── Data in this exercise ──
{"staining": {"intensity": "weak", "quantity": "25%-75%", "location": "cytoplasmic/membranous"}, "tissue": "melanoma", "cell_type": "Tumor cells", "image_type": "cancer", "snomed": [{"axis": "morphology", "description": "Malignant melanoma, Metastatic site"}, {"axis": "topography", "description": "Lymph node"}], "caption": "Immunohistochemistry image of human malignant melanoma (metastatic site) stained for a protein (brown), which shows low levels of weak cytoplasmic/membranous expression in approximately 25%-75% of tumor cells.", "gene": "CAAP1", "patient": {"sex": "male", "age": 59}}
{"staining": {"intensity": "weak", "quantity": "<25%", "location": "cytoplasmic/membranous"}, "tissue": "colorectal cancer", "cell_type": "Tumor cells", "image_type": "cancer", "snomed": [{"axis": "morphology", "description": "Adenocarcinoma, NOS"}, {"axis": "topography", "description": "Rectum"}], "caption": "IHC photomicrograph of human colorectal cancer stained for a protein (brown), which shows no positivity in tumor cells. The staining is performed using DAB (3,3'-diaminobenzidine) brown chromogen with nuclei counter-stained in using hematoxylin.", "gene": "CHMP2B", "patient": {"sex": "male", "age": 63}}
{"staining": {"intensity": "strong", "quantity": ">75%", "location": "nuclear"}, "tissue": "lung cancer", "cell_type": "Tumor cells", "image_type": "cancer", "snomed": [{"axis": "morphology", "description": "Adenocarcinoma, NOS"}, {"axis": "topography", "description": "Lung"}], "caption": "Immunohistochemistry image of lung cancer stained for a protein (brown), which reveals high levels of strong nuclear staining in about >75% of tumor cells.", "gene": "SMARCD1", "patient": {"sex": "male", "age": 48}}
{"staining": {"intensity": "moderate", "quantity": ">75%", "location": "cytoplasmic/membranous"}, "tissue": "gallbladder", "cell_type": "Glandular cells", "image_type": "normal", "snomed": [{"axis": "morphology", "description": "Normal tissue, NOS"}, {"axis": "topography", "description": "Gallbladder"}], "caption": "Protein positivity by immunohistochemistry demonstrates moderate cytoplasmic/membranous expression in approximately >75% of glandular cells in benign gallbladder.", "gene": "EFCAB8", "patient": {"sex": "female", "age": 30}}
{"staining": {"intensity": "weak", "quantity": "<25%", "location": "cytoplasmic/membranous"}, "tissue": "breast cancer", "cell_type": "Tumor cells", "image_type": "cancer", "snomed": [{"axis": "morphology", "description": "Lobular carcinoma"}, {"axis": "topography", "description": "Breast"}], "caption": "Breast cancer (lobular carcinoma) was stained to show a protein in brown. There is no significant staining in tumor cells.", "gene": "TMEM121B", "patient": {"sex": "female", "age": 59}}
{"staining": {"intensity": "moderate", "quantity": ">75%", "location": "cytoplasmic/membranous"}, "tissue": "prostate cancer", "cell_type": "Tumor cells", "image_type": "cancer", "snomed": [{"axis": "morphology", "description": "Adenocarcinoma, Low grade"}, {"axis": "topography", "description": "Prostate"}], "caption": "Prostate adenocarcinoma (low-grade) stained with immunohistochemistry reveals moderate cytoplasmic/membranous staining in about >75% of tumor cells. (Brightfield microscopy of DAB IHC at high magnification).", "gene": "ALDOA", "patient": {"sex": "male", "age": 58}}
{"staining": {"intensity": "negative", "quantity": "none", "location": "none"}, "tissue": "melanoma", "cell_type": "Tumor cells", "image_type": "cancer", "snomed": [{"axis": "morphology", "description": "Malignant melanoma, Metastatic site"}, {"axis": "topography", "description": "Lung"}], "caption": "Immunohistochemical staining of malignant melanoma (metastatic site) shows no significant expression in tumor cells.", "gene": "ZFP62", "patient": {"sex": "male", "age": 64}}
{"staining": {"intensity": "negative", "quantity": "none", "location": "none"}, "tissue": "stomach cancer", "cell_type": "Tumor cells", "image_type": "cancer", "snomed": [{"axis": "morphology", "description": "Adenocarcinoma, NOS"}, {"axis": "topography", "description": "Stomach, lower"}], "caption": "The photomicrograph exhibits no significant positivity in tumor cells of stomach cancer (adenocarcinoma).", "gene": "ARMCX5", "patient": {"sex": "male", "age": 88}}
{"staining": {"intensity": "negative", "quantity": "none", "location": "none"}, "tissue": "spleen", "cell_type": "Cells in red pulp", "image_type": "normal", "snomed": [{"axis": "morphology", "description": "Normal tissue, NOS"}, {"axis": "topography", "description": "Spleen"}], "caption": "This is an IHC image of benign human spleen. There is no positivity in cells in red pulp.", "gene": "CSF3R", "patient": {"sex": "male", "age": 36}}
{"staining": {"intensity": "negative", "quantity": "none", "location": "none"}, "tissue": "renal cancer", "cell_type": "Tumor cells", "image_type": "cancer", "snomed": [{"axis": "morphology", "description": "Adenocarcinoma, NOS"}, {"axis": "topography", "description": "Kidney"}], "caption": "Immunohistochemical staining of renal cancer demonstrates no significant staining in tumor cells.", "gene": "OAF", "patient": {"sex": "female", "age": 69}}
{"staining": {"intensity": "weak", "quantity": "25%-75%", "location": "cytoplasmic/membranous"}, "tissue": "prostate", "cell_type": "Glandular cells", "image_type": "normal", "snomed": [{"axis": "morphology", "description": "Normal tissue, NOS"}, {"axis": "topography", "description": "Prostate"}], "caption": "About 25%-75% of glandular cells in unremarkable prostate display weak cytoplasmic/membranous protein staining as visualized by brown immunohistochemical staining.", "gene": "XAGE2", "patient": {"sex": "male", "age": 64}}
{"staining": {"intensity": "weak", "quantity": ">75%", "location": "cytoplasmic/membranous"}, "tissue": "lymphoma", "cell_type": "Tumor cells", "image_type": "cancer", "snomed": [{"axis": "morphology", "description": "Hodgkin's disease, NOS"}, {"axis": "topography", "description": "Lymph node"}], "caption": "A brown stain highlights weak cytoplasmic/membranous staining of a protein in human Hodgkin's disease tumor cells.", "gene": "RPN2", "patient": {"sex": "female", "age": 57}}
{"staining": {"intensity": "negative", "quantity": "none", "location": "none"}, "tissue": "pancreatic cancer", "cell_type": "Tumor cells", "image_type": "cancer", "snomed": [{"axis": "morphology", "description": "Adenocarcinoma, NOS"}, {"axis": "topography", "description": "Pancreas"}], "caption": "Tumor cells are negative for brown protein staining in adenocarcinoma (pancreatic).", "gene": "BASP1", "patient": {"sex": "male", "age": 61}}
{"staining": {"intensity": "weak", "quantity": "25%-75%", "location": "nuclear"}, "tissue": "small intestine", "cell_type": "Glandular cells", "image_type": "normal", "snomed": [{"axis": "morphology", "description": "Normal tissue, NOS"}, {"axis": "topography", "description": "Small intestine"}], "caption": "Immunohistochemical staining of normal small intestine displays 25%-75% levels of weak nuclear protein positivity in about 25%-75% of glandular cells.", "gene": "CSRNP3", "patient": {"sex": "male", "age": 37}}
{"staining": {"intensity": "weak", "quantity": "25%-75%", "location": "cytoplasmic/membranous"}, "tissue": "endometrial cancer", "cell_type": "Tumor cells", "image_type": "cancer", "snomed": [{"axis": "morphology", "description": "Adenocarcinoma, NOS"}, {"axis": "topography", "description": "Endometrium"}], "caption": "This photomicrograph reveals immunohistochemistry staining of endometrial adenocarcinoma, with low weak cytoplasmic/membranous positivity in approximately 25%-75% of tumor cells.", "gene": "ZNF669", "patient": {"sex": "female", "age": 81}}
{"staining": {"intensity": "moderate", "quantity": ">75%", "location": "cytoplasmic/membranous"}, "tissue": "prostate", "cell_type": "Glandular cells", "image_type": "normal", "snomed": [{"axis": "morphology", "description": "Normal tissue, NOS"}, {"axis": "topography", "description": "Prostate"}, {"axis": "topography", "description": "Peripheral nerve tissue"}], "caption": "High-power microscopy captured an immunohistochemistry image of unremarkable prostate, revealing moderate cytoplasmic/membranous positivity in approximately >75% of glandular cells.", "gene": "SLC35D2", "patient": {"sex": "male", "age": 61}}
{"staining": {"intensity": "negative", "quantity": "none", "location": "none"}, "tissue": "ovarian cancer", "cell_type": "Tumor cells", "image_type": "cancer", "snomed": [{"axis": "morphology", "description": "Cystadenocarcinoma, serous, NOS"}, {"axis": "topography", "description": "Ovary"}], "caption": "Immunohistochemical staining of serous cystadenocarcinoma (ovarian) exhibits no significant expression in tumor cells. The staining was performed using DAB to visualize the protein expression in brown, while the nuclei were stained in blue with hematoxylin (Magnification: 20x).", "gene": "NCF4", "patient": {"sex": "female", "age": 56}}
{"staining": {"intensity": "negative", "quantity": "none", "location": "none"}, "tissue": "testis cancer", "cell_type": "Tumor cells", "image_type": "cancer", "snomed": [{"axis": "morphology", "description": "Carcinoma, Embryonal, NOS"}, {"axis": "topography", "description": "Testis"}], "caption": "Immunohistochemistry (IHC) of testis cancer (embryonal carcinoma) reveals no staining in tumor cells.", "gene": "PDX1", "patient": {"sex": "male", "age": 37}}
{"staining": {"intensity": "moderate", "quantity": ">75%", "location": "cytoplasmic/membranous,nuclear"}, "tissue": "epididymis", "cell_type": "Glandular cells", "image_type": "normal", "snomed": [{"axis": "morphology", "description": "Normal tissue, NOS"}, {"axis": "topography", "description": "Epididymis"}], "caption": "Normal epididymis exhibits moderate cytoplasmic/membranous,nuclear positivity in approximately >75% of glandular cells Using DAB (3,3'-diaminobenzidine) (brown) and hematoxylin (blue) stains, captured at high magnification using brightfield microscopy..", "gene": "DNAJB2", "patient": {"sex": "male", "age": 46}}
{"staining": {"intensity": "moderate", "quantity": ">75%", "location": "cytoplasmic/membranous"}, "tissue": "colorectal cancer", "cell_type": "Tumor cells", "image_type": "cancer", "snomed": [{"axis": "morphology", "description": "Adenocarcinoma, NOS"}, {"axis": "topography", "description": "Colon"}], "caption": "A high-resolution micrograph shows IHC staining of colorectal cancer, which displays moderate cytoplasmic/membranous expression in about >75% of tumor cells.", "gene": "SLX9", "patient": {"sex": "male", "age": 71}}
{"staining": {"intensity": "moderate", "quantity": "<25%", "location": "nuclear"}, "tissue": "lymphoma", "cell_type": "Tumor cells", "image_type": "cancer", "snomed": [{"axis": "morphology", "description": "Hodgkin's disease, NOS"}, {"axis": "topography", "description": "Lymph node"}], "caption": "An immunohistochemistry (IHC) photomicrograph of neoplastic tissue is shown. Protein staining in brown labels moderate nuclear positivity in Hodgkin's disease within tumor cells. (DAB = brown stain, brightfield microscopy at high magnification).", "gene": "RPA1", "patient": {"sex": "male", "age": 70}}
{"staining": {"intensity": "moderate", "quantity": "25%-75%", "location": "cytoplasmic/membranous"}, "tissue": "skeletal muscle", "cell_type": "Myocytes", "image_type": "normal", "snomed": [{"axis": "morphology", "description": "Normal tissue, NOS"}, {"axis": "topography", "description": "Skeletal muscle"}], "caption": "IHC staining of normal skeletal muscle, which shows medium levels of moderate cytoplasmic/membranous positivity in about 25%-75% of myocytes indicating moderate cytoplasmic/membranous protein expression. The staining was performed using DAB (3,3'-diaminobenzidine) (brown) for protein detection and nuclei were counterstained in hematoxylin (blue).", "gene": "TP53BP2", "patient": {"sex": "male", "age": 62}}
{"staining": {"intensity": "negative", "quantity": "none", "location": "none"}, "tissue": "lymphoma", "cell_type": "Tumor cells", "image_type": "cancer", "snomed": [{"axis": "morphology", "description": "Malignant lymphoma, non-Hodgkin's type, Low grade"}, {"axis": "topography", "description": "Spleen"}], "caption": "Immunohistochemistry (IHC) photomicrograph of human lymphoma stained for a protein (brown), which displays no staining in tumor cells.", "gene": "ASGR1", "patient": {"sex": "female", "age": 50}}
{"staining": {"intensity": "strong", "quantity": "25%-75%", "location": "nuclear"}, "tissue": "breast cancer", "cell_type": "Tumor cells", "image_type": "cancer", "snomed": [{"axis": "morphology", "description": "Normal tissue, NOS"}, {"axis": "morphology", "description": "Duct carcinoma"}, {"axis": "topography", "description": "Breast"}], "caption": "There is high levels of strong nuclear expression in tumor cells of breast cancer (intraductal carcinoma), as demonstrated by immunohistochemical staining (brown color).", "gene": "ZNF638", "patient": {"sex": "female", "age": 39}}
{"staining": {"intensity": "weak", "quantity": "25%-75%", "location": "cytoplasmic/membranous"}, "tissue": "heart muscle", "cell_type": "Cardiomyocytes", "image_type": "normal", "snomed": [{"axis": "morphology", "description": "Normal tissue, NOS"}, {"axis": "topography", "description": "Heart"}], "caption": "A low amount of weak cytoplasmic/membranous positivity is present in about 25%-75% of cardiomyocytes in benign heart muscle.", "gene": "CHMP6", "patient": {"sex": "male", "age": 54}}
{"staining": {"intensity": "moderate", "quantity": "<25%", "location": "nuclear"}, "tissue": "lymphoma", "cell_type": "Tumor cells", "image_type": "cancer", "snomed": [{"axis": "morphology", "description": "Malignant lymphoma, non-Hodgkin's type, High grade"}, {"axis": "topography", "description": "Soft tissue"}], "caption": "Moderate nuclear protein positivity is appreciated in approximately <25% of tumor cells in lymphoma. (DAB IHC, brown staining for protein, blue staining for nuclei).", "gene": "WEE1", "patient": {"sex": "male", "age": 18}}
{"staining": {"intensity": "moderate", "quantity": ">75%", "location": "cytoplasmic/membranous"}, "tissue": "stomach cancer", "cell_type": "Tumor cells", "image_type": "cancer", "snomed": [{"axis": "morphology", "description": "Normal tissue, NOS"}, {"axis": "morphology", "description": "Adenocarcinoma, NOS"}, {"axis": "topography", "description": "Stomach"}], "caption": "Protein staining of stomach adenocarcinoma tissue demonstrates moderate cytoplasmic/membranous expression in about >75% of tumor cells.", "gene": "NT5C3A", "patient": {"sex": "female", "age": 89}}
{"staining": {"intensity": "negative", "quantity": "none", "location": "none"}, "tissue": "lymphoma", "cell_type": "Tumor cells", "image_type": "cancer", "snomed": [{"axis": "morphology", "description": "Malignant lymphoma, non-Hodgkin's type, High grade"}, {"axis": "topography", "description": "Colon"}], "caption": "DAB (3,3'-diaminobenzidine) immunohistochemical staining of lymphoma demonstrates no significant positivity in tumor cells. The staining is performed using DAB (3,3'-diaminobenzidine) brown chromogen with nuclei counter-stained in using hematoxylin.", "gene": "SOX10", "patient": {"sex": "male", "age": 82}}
───
Match on "Spleen" and report each line of the data above that has it.

{"staining": {"intensity": "negative", "quantity": "none", "location": "none"}, "tissue": "spleen", "cell_type": "Cells in red pulp", "image_type": "normal", "snomed": [{"axis": "morphology", "description": "Normal tissue, NOS"}, {"axis": "topography", "description": "Spleen"}], "caption": "This is an IHC image of benign human spleen. There is no positivity in cells in red pulp.", "gene": "CSF3R", "patient": {"sex": "male", "age": 36}}
{"staining": {"intensity": "negative", "quantity": "none", "location": "none"}, "tissue": "lymphoma", "cell_type": "Tumor cells", "image_type": "cancer", "snomed": [{"axis": "morphology", "description": "Malignant lymphoma, non-Hodgkin's type, Low grade"}, {"axis": "topography", "description": "Spleen"}], "caption": "Immunohistochemistry (IHC) photomicrograph of human lymphoma stained for a protein (brown), which displays no staining in tumor cells.", "gene": "ASGR1", "patient": {"sex": "female", "age": 50}}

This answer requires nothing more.